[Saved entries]

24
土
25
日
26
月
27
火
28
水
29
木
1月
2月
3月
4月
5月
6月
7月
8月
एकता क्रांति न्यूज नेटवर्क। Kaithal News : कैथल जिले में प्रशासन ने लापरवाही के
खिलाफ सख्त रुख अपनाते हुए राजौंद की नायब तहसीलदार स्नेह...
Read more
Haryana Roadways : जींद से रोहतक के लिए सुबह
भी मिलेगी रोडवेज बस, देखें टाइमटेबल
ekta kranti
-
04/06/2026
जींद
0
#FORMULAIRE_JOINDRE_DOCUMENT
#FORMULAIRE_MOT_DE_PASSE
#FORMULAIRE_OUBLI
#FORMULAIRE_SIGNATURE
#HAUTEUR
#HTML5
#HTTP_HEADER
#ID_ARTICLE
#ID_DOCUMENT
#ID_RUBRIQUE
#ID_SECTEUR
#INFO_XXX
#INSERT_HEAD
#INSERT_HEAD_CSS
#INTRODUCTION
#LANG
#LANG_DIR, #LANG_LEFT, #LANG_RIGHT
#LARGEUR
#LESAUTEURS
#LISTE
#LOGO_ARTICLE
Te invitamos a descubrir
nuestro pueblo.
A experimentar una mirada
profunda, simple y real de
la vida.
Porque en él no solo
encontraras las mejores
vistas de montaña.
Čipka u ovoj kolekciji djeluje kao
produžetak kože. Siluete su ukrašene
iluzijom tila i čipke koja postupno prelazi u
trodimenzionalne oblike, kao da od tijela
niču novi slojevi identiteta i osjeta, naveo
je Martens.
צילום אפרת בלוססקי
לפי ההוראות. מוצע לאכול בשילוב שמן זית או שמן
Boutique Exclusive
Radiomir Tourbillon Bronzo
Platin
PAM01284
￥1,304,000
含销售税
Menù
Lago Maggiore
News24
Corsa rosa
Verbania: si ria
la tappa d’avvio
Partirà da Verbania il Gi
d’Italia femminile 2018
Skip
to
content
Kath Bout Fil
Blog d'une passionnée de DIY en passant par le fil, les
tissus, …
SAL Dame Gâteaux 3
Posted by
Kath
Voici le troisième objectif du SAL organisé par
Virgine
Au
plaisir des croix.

• **How to complete this task**: Using the entries above, output exactly the lines between the line holding "nuestro pueblo." and the line holding "Kath Bout Fil", end lines included, and nothing more.

• **Solution to this exercise**:
nuestro pueblo.
A experimentar una mirada
profunda, simple y real de
la vida.
Porque en él no solo
encontraras las mejores
vistas de montaña.
Čipka u ovoj kolekciji djeluje kao
produžetak kože. Siluete su ukrašene
iluzijom tila i čipke koja postupno prelazi u
trodimenzionalne oblike, kao da od tijela
niču novi slojevi identiteta i osjeta, naveo
je Martens.
צילום אפרת בלוססקי
לפי ההוראות. מוצע לאכול בשילוב שמן זית או שמן
Boutique Exclusive
Radiomir Tourbillon Bronzo
Platin
PAM01284
￥1,304,000
含销售税
Menù
Lago Maggiore
News24
Corsa rosa
Verbania: si ria
la tappa d’avvio
Partirà da Verbania il Gi
d’Italia femminile 2018
Skip
to
content
Kath Bout Fil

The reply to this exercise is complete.